Dans le pire des cas, le chagrin de l’enfant est accueilli avec
de la violence encore. A titre d’illustration, évoquons
ces parents qui n’arrêtent de battre leurs enfants que lorsque
ceux-ci cessent de pleurer (= de tenter de dire leur douleur). Plus
« ordinairement », quand l’harmonie fait défaut,
l’enfant n’a personne à qui confier sa peine.
De façon moins tragique, des paroles en rien consolatrices répondent
trop souvent aux chagrins des enfants : « Ne pleure plus maintenant,
tu es grand ! Ca n’est rien, ça n’est pas grave !
« Ici, c’est tantôt l’impatience du parent qui
dicte ces mots, tantôt une bonne intention empreinte de maladresse
(et parfois de culpabilité).
Pour faire taire au plus vite la peine qui s’exprime, une distraction
peut également être proposée (offrir des sucreries,
quelque cadeau ou faveur).
Dans ces diverses situations, l’expression est impossible, empêchée
de prime abord ou étouffée dans l’œuf.
« Bah, c’était pas une fille (un gars) pour toi,
une de perdue, dix de retrouvées !… » : qui n’a
pas, soit tenu pareils propos, soit les avoir entendu tenir à
soi-même ou à autrui ?
C’est là un autre exemple représentatif de comment
une douleur est souvent reçue et, à vrai dire, comment
elle n’est toujours pas accueillie.
Si notre culture « interdit » encore à l’homme
(déjà petit garçon) de pleurer, il n’est
pas certain que la femme ait davantage accès à ses douleurs
profondes, qu’elle s’en permette une pleine expression qui
soit entendue.
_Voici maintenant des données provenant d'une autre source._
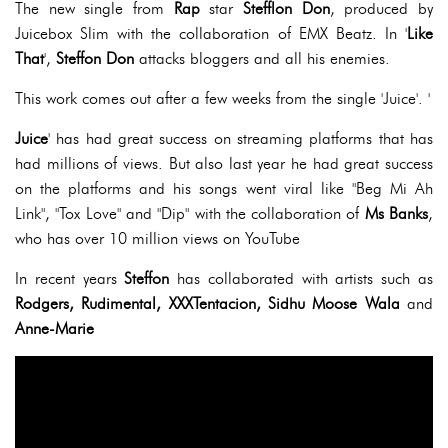
The new single from
Rap
star
Stefflon Don
, produced by
Juicebox Slim with the collaboration of EMX Beatz. In '
Like
That
',
Steffon Don
attacks bloggers and all his enemies.
This work comes out after a few weeks from the single 'Juice'. '
Juice
' has had great success on streaming platforms that has
had millions of views. But also last year he had great success
on the platforms and his songs went viral like "Beg Mi Ah
Link", "Tox Love" and "Dip" with the collaboration of
Ms Banks
,
who has over 10 million views on YouTube
In recent years
Steffon
has collaborated with artists such as
Rodgers, Rudimental, XXXTentacion, Sidhu Moose Wala
and
Anne-Marie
Si ses pleurs sont davantage tolérés, sont-ils
pour autant reçus ?
Ainsi, le problème, la souffrance humaine est essentiellement
une douleur jamais dite, jamais pleurée, jamais libérée.
Les appréciations nombreuses, la reconnaissance valorisante,
tous les témoignages d’amour ne guériront aucune
blessure aussi longtemps que la douleur qu’elle a laissée
n’aura eu droit de cité. Oui, avec amour, c’est le
plein accueil de cette douleur qui fera la différence, qui permettra
la transformation, qui résoudra enfin le conflit. Cet accueil
aimant est la véritable consolation.
Il avait 6 ou 7 ans, il venait de se faire houspiller par son père,
il s’était réfugié à l’écart
pour pleurer à gros sanglots un chagrin qui semblait intarissable.
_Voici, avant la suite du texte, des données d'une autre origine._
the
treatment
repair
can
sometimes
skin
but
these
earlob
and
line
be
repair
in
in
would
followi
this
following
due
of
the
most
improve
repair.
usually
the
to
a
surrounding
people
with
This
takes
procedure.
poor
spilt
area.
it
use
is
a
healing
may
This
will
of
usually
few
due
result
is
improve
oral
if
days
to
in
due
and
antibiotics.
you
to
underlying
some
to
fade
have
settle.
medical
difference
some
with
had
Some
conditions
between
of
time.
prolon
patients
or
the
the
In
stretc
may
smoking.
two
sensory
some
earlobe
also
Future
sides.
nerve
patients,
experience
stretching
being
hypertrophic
Je me suis approché et accroupi près de lui, il s’était
mis au coin, face au mur, et je lui dis simplement : « Tu veux
venir pleurer dans mes bras ? » Toujours en sanglotant, il se
retourna, bras tendus pour être porté. Quelques brèves
minutes plus tard, il jouait et chahutait avec sa belle insouciance
ordinaire et se retrouvait dans les bras de son père.
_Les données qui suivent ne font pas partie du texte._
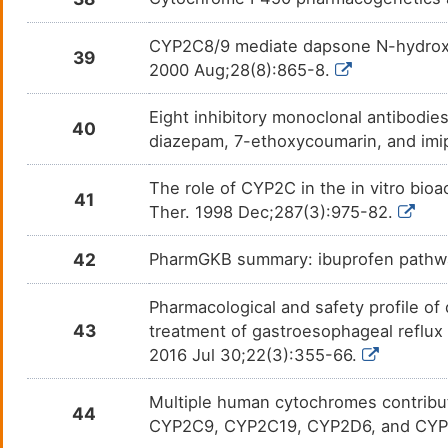
Lacosamide
Convu
DMVM6QR
CYP2C8/9 mediate dapsone N-hydroxyl
39
2000 Aug;28(8):865-8.
Lansoprazole
Gastr
DMXYLQ3
Eight inhibitory monoclonal antibodies
40
Lapatinib
Breas
DM3BH1Y
diazepam, 7-ethoxycoumarin, and imi
Levomilnacipran
Fibro
DMV26S8
The role of CYP2C in the in vitro bioa
41
Ther. 1998 Dec;287(3):975-82.
LGX818
Mela
DMNQXV8
42
PharmGKB summary: ibuprofen pathw
Lofexidine
Heroi
DM1WXA6
Pharmacological and safety profile of
Loratadine
Aller
DMF3AN7
43
treatment of gastroesophageal reflux d
2016 Jul 30;22(3):355-66.
Lorcaserin
Obesi
DMG6OYJ
Multiple human cytochromes contribute
44
Lorlatinib
Non-s
DMICDLV
CYP2C9, CYP2C19, CYP2D6, and CYP3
Le conflit que je ne me rappelle pas est ici sans importance. Remarquable
est l’effet produit, immédiat, d’une peine accueillie.
L’exemple n’est là que pour rappeler au lecteur tant
d’autres qu’il a pu connaître lui-même, dont
il a pu être témoin, et, mieux, ses peines à lui
jamais considérées, jamais consolées.
Honte et culpabilité abandonnées, le moment venu, il lui
sera doux de réaliser qu’il n’a plus autour de lui
de « non-accueillant » à déplorer, qu’il
avait seulement résisté encore à l’affection,
ayant oublié depuis si longtemps qu’elle lui manquait atrocement,
et qu’il va désormais pouvoir s’ouvrir au meilleur
toujours et partout disponible. La confiance alors retrouvée,
son propre accueil de l’amour sera de nouveau stimulé et
il vivra l’amour.
A travers vos diverses relations, comme par le biais de dépendances
de tous ordres, il se peut que vous recherchiez un réconfort
qui n’entame pas durablement une insatisfaction déplorée
ou à peine reconnue. Ne vous jugez pas, détendez-vous
! Comprenez-vous, vous n’avez pu agir autrement jusque-là.
Comprenez que votre besoin est la reconnaissance d’une douleur
secrète, elle appelle votre attention, votre bienveillance. Quitte
à vous faire aider si nécessaire, elle vous demande d’être
aujourd’hui pour vous-même le consolateur si longtemps attendu.
NB : De façon magistrale, le Dr Hamer a montré l’impact
d’un conflit vécu dans l’isolement, dans la non-expression.
C’est un de ces ressentis terrifiants qui se cachent derrière
toute somatisation. C’est ainsi que la maladie n’est rien
d’autre que ce que le « mal a dit ».